Render the lines of the records below as a JSON list of strings, one string per line, with blank lines omitted. Leave the pictures out of the list.

══ RAW DATA

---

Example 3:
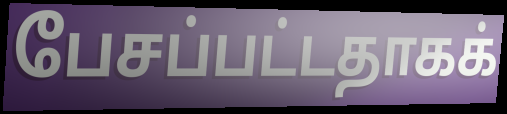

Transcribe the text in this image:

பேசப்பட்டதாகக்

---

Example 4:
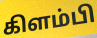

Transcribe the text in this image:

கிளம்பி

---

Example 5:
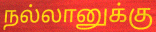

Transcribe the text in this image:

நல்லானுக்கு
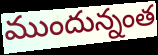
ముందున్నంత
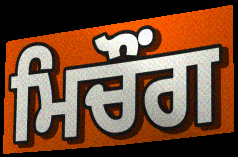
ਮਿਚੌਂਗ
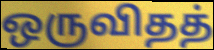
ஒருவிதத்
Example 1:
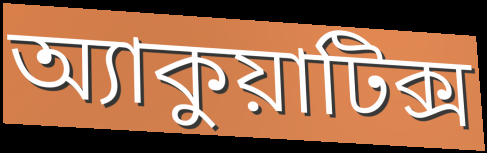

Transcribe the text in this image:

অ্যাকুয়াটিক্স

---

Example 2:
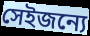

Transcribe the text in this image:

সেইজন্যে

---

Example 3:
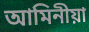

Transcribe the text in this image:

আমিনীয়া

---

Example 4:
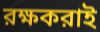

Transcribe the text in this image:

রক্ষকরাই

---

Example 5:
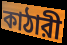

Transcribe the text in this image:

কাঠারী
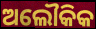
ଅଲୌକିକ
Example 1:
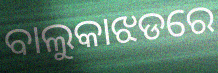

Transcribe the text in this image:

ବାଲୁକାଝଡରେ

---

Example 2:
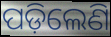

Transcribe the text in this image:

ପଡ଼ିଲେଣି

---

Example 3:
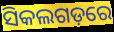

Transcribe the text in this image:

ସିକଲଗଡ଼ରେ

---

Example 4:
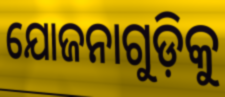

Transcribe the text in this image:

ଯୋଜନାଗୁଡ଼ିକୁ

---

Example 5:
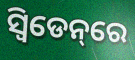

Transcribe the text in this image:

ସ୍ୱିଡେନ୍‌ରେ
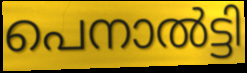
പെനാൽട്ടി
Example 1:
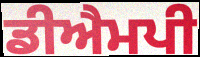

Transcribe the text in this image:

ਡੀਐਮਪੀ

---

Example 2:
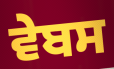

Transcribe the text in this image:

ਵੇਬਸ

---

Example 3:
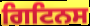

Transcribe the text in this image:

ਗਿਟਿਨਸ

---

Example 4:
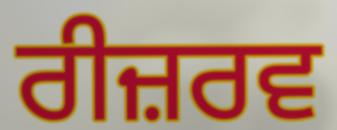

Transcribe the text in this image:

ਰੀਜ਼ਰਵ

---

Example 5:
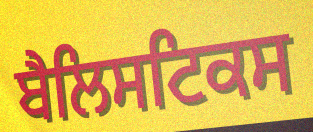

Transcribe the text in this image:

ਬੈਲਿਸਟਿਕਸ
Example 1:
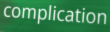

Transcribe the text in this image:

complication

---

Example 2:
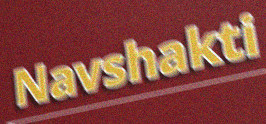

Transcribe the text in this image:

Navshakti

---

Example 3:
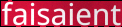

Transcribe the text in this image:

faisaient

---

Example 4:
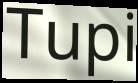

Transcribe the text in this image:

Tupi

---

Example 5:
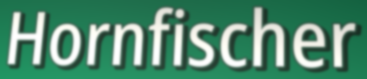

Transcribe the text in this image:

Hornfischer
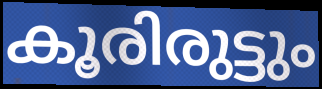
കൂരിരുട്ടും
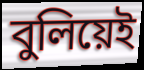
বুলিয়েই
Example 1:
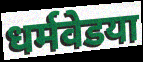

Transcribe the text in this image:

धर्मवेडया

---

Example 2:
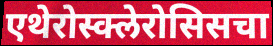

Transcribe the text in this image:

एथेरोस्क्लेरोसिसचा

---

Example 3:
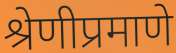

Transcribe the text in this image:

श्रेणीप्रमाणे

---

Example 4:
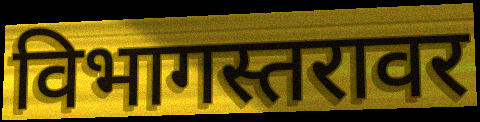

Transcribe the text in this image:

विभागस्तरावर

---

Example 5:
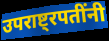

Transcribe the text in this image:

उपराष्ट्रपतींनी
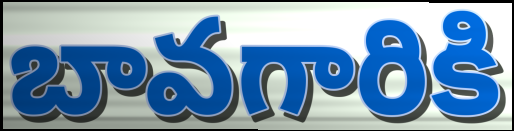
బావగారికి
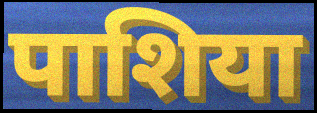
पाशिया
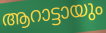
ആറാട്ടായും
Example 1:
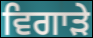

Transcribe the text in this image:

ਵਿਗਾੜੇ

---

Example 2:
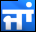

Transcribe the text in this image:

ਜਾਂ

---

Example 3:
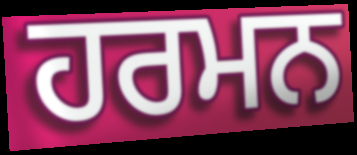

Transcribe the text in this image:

════

» FINAL RESULT:
[
  "---",
  "Example 3:",
  "Transcribe the text in this image:",
  "பேசப்பட்டதாகக்",
  "---",
  "Example 4:",
  "Transcribe the text in this image:",
  "கிளம்பி",
  "---",
  "Example 5:",
  "Transcribe the text in this image:",
  "நல்லானுக்கு",
  "ముందున్నంత",
  "ਮਿਚੌਂਗ",
  "ஒருவிதத்",
  "Example 1:",
  "Transcribe the text in this image:",
  "অ্যাকুয়াটিক্স",
  "---",
  "Example 2:",
  "Transcribe the text in this image:",
  "সেইজন্যে",
  "---",
  "Example 3:",
  "Transcribe the text in this image:",
  "আমিনীয়া",
  "---",
  "Example 4:",
  "Transcribe the text in this image:",
  "রক্ষকরাই",
  "---",
  "Example 5:",
  "Transcribe the text in this image:",
  "কাঠারী",
  "ଅଲୌକିକ",
  "Example 1:",
  "Transcribe the text in this image:",
  "ବାଲୁକାଝଡରେ",
  "---",
  "Example 2:",
  "Transcribe the text in this image:",
  "ପଡ଼ିଲେଣି",
  "---",
  "Example 3:",
  "Transcribe the text in this image:",
  "ସିକଲଗଡ଼ରେ",
  "---",
  "Example 4:",
  "Transcribe the text in this image:",
  "ଯୋଜନାଗୁଡ଼ିକୁ",
  "---",
  "Example 5:",
  "Transcribe the text in this image:",
  "ସ୍ୱିଡେନ୍‌ରେ",
  "പെനാൽട്ടി",
  "Example 1:",
  "Transcribe the text in this image:",
  "ਡੀਐਮਪੀ",
  "---",
  "Example 2:",
  "Transcribe the text in this image:",
  "ਵੇਬਸ",
  "---",
  "Example 3:",
  "Transcribe the text in this image:",
  "ਗਿਟਿਨਸ",
  "---",
  "Example 4:",
  "Transcribe the text in this image:",
  "ਰੀਜ਼ਰਵ",
  "---",
  "Example 5:",
  "Transcribe the text in this image:",
  "ਬੈਲਿਸਟਿਕਸ",
  "Example 1:",
  "Transcribe the text in this image:",
  "complication",
  "---",
  "Example 2:",
  "Transcribe the text in this image:",
  "Navshakti",
  "---",
  "Example 3:",
  "Transcribe the text in this image:",
  "faisaient",
  "---",
  "Example 4:",
  "Transcribe the text in this image:",
  "Tupi",
  "---",
  "Example 5:",
  "Transcribe the text in this image:",
  "Hornfischer",
  "കൂരിരുട്ടും",
  "বুলিয়েই",
  "Example 1:",
  "Transcribe the text in this image:",
  "धर्मवेडया",
  "---",
  "Example 2:",
  "Transcribe the text in this image:",
  "एथेरोस्क्लेरोसिसचा",
  "---",
  "Example 3:",
  "Transcribe the text in this image:",
  "श्रेणीप्रमाणे",
  "---",
  "Example 4:",
  "Transcribe the text in this image:",
  "विभागस्तरावर",
  "---",
  "Example 5:",
  "Transcribe the text in this image:",
  "उपराष्ट्रपतींनी",
  "బావగారికి",
  "पाशिया",
  "ആറാട്ടായും",
  "Example 1:",
  "Transcribe the text in this image:",
  "ਵਿਗਾੜੇ",
  "---",
  "Example 2:",
  "Transcribe the text in this image:",
  "ਜਾਂ",
  "---",
  "Example 3:",
  "Transcribe the text in this image:"
]